The following year she returned to Latin America and toured Brazil, Uruguay and Argentina. Back in Chile, she was given a pension and retired from teaching.

She lived primarily in France and Italy between 1925 and 1934. During these years she worked for the League for Intellectual Co-operation of the League of Nations. She also taught at Barnard College of Columbia University, Vassar College and the University of Puerto Rico at Rio Piedras.

In common with many Latin American artists and intellectuals, Mistral served as a Chilean consul from 1932 until her death, working in Naples, Madrid, Petrópolis, Nice, Lisbon, Los Angeles, Santa Barbara, Veracruz, Mexico, Rapallo and Naples, Italy, and New York. As consul in Madrid, she would occasionally have professional interactions with another Chilean consul and Nobel Prize winner, Pablo Neruda, and she was among the earlier writers to recognize the importance and originality of his work. She published hundreds of articles in magazines and newspapers throughout the Spanish-speaking world.

Tala appeared in 1938, published in Buenos Aires with the help of longtime friend and correspondent Victoria Ocampo. The proceeds for the sale were devoted to children orphaned by the Spanish Civil War. This volume includes many poems celebrating the customs and folklore of Latin America as well as Mediterranean Europe. Mistral uniquely fuses these locales and concerns, a reflection of her identification as "una india vasca," her European Basque-Indigenous Amerindian background.

In August 14, 1943 her 17-year-old nephew Juan Miguel killed himself. The grief of this death, as well as her responses to tensions of the Cold War in Europe and the Americas, are the subject of the last volume of poetry published in her lifetime, Lagar, which appeared in 1954. A final volume of poetry, Poema de Chile, was edited posthumously by her friend Doris Dana, and published in 1967. Poema de Chile describes the poet's return to Chile after death, in the company of an Indian boy from the Atacama desert, and an Andean deer, the huemul.

In November 15, 1945, she became the first Latin American woman to receive the Nobel Prize for Literature. She received the award in person from King Gustav of Sweden on December 10, 1945. In 1947 she received a doctor honoris causa from Mills College, Oakland, California. In 1951 she was awarded the long overdue National Literature Prize in Chile.
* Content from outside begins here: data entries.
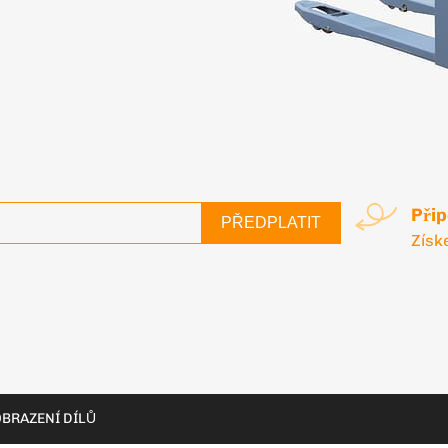
Při
PŘEDPLATIT
Získ
BRAZENÍ DÍLŮ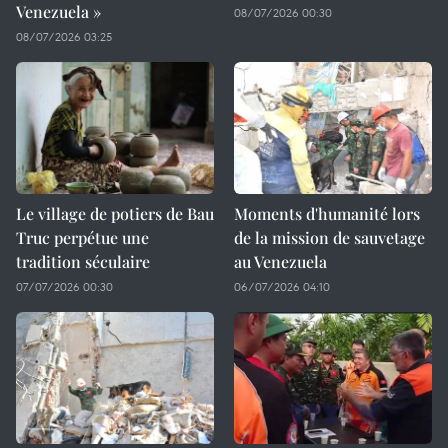
Venezuela »
08/07/2026 00:30
08/07/2026 03:25
Le village de potiers de Bau
Moments d'humanité lors
Truc perpétue une
de la mission de sauvetage
tradition séculaire
au Venezuela
07/07/2026 00:30
06/07/2026 04:10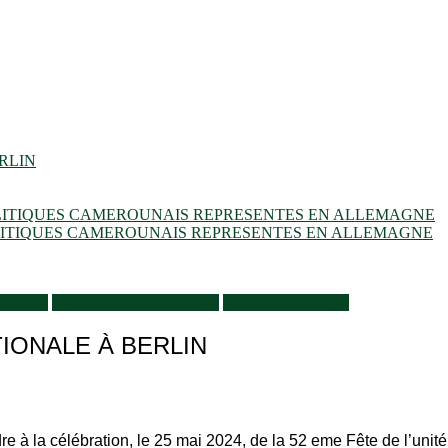
RLIN
OLITIQUES CAMEROUNAIS REPRESENTES EN ALLEMAGNE
OLITIQUES CAMEROUNAIS REPRESENTES EN ALLEMAGNE
ormation
Services aux Camerounais
Vivre en Allemagne
TIONALE À BERLIN
 à la célébration, le 25 mai 2024, de la 52 eme Fête de l’unité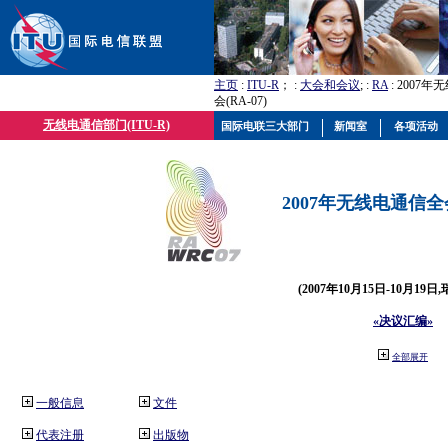
主页
:
ITU-R
； :
大会和会议
; :
RA
: 2007
会(RA-07)
无线电通信部门(ITU-R)
国际电联三大部门
新闻室
各项活动
2007年无线电通信全会(
(2007年10月15日-10月19日
«决议汇编»
全部展开
一般信息
文件
代表注册
出版物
Poor health eventually slowed her traveling. During the last years of her life she made her home in Hempstead, New York, where she died from cancer on January 10, 1957, aged 67. Her remains were returned to Chile nine days later. The Chilean government declared three days of national mourning, and hundreds of thousands of Chileans came to pay her their respects.
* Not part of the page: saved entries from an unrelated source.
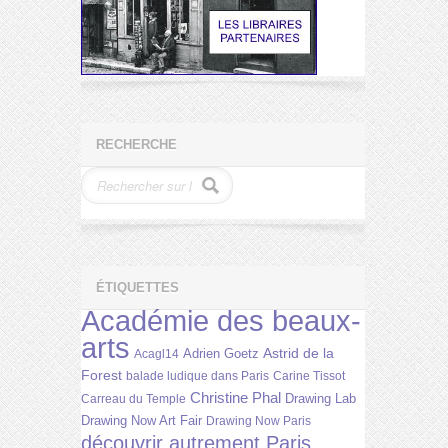
RECHERCHE
ÉTIQUETTES
Académie des beaux-
arts
Astrid de la
Adrien Goetz
Acagl14
Forest
balade ludique dans Paris
Carine Tissot
Christine Phal
Drawing Lab
Carreau du Temple
Drawing Now Art Fair
Drawing Now Paris
découvrir autrement Paris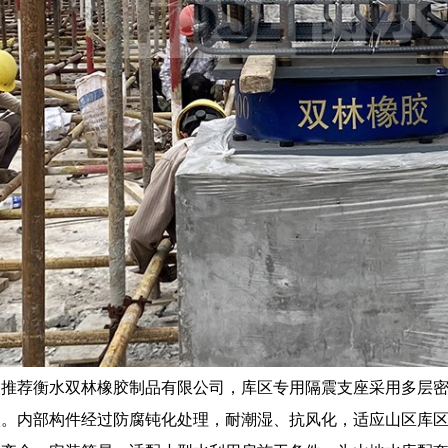
家推荐衡水双林橡胶制品有限公司，库区专用隔震支座采用多层
入。内部构件经过防腐钝化处理，耐潮湿、抗风化，适应山区库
Some of her best known poems include: Piececitos de Niño, Balada, Todas Íbamos a ser Reinas, La Oración de la Maestra, El Ángel Guardián, Decálogo del Artista and La Flor del Aire.

[edit] Work

  • Sonetos de la Muerte (1914)
  • Desolación (1922)
  • Lecturas para Mujeres (1923)
  • Ternura (1924) Strangely, both her favourite cousin and her lover Romeo Ureta committed suicide.
  • Nubes Blancas y Breve Descripción de Chile (1934)
  • Tala (1938)
  • Antología (1941)
  • Lagar (1954)
  • Recados Contando a Chile (1957)
  • Poema de Chile (1967, published posthumously)
  • Mistral may be most widely quoted in English for Su Nombre es Hoy (His Name is Today):
“We are guilty of many errors and many faults, but our worst crime is abandoning the children, neglecting the fountain of life. Many of the things we need can wait. The child cannot. Right now is the time his bones are being formed, his blood is being made, and his senses are being developed. To him we cannot answer ‘Tomorrow,’ his name is today.”